Document passage >>
13. The method of claim 1, further comprising: avoiding power
cycling the device an excessive number of times.
14. The method of claim 1, further comprising: communicating with
the device via a Northbridge; communicating with a PCI Express
switch via the Northbridge; and determining whether JTAG sequences
have been successfully issued to the PCI Express switch.
15. The method of claim 1, further comprising: determining whether
an FPGA has already been programmed to issue JTAG sequences to the
device.
16. The method of claim 1, further comprising: determining that the
data communications link does not includes as many lanes as
desired.
17. A system for use in managing system availability, comprising: a
data storage system having a storage processor communicating with
disk drives; first logic determining that a data communications
link has been established on the storage processor; second logic
determining that the data communications link is less than fully
functional; third logic communicating across the data
communications link to a device to configure the device for the
data communications link; and fourth causing the device to
re-establish the data communication link based on the results of
the configuring.
18. The system of claim 17, wherein the data communications link
includes a PCI Express link.
19. The system of claim 17, wherein the device includes a Fibre
Channel controller.
20. The system of claim 17, further comprising: a Northbridge
communicating with the device; a PCI Express switch communicating
with the Northbridge; an FPGA issuing JTAG sequences to the device;
and a CPLD issuing JTAG sequences to the PCI Express switch.
Description
FIELD OF THE INVENTION
[0001] The present invention relates to managing system
availability.
BACKGROUND OF THE INVENTION
[0002] Today's networked computing environments are used in
businesses for generating and storing large amounts of critical
data. The systems used for moving, storing, and manipulating this
critical data are expected to have high performance, high capacity,
and high reliability, while being reasonably priced.
[0003] As is known in the art, large computer systems and data
servers sometimes require large capacity data storage systems. One
type of data storage system is a magnetic disk storage system. Here
a bank of disk drives and the computer systems and data servers are
coupled together through an interface. The interface includes
storage processors that operate in such a way that they are
transparent to the computer. That is, data is stored in, and
retrieved from, the bank of disk drives in such a way that the
computer system or data server merely thinks it is operating with
one memory. One type of data storage system is a RAID data storage
system. A RAID data storage system includes two or more disk drives
in combination for fault tolerance and performance.
[0004] One conventional data storage system includes two storage
processors for high availability. Each storage processor includes a
respective send port and receive port for each disk drive.
Accordingly, if one storage processor fails, the other storage
processor has access to each disk drive and can attempt to continue
operation.

Extracted entries >>
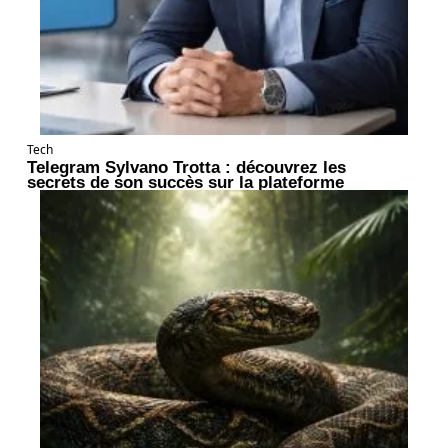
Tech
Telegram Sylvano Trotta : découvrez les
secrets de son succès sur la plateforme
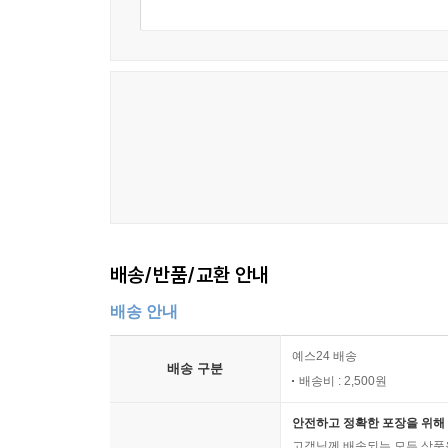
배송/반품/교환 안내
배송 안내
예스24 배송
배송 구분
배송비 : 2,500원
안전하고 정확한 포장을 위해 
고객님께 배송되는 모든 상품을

Assignment A >> Restate the stretch of the patent text from "BACKGROUND OF THE" through "being reasonably priced.", putting "enterprises" in place of "businesses".
Assignment B >> In the patent text, what does a RAID data storage system include?
Assignment C >> Pick up the patent text on managing system availability after its last sentence and keep writing.

Answer box A >>
BACKGROUND OF THE INVENTION
[0002] Today's networked computing environments are used in
enterprises for generating and storing large amounts of critical
data. The systems used for moving, storing, and manipulating this
critical data are expected to have high performance, high capacity,
and high reliability, while being reasonably priced.

Answer box B >> Two or more disk drives in combination for fault tolerance and performance.

Answer box C >>
[0005] Modern computer systems typically use a computer
architecture that may be viewed as having three distinct subsystems
which when combined, form what most think of when they hear the
term computer. These subsystems are: 1) a processing complex; 2) an
interface between the processing complex and I/O controllers or
devices; and 3) the I/O (i.e., input/output) controllers or devices
themselves. A processing complex may be as simple as a single
microprocessor, such as a Pentium microprocessor, coupled to
memory. Or, it might be as complex as two or more processors which
share memory.
[0006] A blade server is essentially a processing complex, an
interface, and I/O together on a relatively small printed circuit
board that has a backplane connector. The blade is made to be
inserted with other blades into a chassis that has a form factor
similar to a rack server today. Many blades can be located in the
same rack space previously required by just one or two rack
servers. Blade servers typically provide all of the features of a
pedestal or rack server, including a processing complex, an
interface to I/O, and I/O. Further, the blade servers typically
integrate all necessary I/O because they do not have an external
bus which would allow them to add other I/O on to them. So, each
blade typically includes such I/O as Ethernet (10/100, and/or 1
gig), and data storage control (SCSI, Fiber Channel, etc.).
[0007] The interface between the processing complex and I/O is
commonly known as the Northbridge or memory control hub (MCH)
chipset. On the "north" side of the chipset (i.e., between the
processing complex and the chipset) is a bus referred to as the
HOST bus. The HOST bus is usually a proprietary bus designed to
interface to memory, to one or more microprocessors within the
processing complex, and to the chipset. On the "south" side of the
chipset are a number of buses which connect the chipset to I/O
devices. Examples of such buses include: ISA, EISA, PCI, PCI-X, and
Peripheral Component Interconnect (PCI) Express.
[0008] PCI Express is an I/O interconnect architecture that is
intended to support a wide variety of computing and communications
platforms and is described in the PCI Express Base Specification,
Rev. 1.0a, Apr. 15, 2003 (hereinafter, "PCI Express Base
Specification" or "PCI Express standard"). The PCI Express
architecture describes a fabric topology in which the fabric is
composed of point-to-point links that interconnect a set of
devices. For example, a single fabric instance (referred to as a
"hierarchy") can include a Root Complex (RC), multiple endpoints
(or I/O devices) and a switch. The switch supports communications
between the RC and endpoints, as well as peer-to-peer
communications between endpoints.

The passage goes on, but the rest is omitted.